** Opening Data to process block **

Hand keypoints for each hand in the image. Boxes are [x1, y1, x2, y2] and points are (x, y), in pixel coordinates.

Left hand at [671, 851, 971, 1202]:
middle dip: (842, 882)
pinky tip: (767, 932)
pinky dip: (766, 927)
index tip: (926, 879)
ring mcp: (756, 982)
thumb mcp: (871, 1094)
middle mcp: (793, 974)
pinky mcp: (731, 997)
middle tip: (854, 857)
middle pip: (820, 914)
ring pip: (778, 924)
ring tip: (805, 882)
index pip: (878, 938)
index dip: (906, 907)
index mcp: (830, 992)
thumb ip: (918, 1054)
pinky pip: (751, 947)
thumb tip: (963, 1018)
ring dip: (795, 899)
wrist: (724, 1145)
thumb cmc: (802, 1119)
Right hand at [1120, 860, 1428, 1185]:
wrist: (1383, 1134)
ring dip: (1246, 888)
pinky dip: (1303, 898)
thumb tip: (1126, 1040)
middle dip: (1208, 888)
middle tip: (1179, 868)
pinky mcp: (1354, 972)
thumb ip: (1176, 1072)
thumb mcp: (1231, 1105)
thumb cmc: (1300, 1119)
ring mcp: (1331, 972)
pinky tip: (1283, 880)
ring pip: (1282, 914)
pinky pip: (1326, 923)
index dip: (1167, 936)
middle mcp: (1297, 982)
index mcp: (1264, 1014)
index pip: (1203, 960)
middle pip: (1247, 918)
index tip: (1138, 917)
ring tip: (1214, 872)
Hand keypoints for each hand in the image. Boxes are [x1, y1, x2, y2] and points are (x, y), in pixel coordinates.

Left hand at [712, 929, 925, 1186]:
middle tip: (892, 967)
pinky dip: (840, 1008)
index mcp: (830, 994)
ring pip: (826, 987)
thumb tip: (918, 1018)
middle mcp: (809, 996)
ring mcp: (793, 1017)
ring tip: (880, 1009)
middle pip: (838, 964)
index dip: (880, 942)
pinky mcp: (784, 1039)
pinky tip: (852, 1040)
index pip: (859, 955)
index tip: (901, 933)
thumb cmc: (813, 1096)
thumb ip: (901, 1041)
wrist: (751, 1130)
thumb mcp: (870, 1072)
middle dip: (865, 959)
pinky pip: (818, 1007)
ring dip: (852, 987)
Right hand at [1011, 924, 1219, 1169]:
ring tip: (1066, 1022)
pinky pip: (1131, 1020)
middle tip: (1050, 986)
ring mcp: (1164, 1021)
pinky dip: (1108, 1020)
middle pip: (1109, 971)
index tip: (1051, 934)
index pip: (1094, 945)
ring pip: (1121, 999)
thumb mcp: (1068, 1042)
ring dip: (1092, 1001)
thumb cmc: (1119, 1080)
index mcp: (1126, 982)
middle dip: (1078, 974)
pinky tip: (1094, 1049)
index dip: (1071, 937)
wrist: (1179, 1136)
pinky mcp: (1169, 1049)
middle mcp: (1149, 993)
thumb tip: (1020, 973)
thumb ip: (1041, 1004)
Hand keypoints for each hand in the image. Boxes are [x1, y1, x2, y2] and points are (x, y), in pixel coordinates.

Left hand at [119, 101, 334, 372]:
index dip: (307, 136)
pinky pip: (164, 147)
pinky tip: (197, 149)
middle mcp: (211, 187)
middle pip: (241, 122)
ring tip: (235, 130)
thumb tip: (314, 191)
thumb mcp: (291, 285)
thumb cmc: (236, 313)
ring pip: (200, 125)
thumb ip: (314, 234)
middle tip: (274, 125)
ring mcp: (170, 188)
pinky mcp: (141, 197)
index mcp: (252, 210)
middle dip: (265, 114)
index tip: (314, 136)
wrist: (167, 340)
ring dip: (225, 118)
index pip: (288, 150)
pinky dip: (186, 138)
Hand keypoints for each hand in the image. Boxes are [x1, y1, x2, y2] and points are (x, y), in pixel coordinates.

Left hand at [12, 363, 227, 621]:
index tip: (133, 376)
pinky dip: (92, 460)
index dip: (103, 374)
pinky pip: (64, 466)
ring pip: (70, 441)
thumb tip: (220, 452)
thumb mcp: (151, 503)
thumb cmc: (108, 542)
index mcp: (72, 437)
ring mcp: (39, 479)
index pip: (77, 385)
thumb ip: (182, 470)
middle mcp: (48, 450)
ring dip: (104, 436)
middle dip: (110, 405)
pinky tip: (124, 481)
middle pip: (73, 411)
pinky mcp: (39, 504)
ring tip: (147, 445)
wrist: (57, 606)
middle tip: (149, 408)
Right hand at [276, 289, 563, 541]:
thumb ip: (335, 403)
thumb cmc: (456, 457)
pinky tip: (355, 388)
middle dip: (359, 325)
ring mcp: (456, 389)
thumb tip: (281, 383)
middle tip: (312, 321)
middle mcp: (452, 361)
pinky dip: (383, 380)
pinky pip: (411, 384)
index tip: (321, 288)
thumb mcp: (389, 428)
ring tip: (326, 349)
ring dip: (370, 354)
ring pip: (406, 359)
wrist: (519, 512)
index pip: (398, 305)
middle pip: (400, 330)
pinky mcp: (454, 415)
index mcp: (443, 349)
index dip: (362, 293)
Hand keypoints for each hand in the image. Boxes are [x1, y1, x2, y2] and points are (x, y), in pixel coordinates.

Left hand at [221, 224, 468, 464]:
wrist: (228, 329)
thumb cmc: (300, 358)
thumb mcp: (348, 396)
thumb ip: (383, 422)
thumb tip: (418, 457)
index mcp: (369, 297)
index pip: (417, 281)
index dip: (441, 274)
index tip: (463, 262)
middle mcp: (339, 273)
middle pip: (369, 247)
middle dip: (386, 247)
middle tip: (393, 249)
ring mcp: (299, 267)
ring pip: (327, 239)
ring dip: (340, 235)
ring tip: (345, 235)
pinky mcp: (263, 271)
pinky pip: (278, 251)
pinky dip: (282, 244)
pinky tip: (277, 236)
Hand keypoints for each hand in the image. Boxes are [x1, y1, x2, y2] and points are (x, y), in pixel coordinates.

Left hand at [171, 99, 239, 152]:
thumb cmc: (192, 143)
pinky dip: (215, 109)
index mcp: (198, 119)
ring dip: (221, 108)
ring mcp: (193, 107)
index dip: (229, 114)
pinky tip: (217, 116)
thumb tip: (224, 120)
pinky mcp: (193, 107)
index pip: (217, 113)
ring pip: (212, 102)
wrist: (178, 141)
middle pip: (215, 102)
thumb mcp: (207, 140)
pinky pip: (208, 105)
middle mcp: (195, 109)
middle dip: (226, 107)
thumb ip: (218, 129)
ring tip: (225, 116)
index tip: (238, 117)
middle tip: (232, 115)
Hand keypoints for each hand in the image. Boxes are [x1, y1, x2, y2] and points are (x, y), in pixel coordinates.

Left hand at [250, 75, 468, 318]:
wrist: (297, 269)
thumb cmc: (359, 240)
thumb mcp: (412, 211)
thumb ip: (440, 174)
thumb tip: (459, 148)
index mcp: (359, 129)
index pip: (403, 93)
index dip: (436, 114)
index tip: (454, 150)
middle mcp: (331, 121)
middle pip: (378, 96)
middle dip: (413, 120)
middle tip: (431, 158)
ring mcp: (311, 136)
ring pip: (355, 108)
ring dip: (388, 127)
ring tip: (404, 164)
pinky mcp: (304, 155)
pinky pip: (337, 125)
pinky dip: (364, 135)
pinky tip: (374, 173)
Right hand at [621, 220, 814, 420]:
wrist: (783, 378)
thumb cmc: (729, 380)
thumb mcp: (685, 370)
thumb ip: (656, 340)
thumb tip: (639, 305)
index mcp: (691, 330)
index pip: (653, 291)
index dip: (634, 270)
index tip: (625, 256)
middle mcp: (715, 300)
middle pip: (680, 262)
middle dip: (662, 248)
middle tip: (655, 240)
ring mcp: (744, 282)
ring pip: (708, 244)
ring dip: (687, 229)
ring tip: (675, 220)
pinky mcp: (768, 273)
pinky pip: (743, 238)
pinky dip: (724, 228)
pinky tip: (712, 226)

** Closing Data to process block **

*Directions:*
Each line of the records with the word "Right" in it is to be copied.

*Task solution:*
Right hand at [1120, 860, 1428, 1185]:
Right hand at [1011, 924, 1219, 1169]:
Right hand at [276, 289, 563, 541]:
Right hand at [621, 220, 814, 420]:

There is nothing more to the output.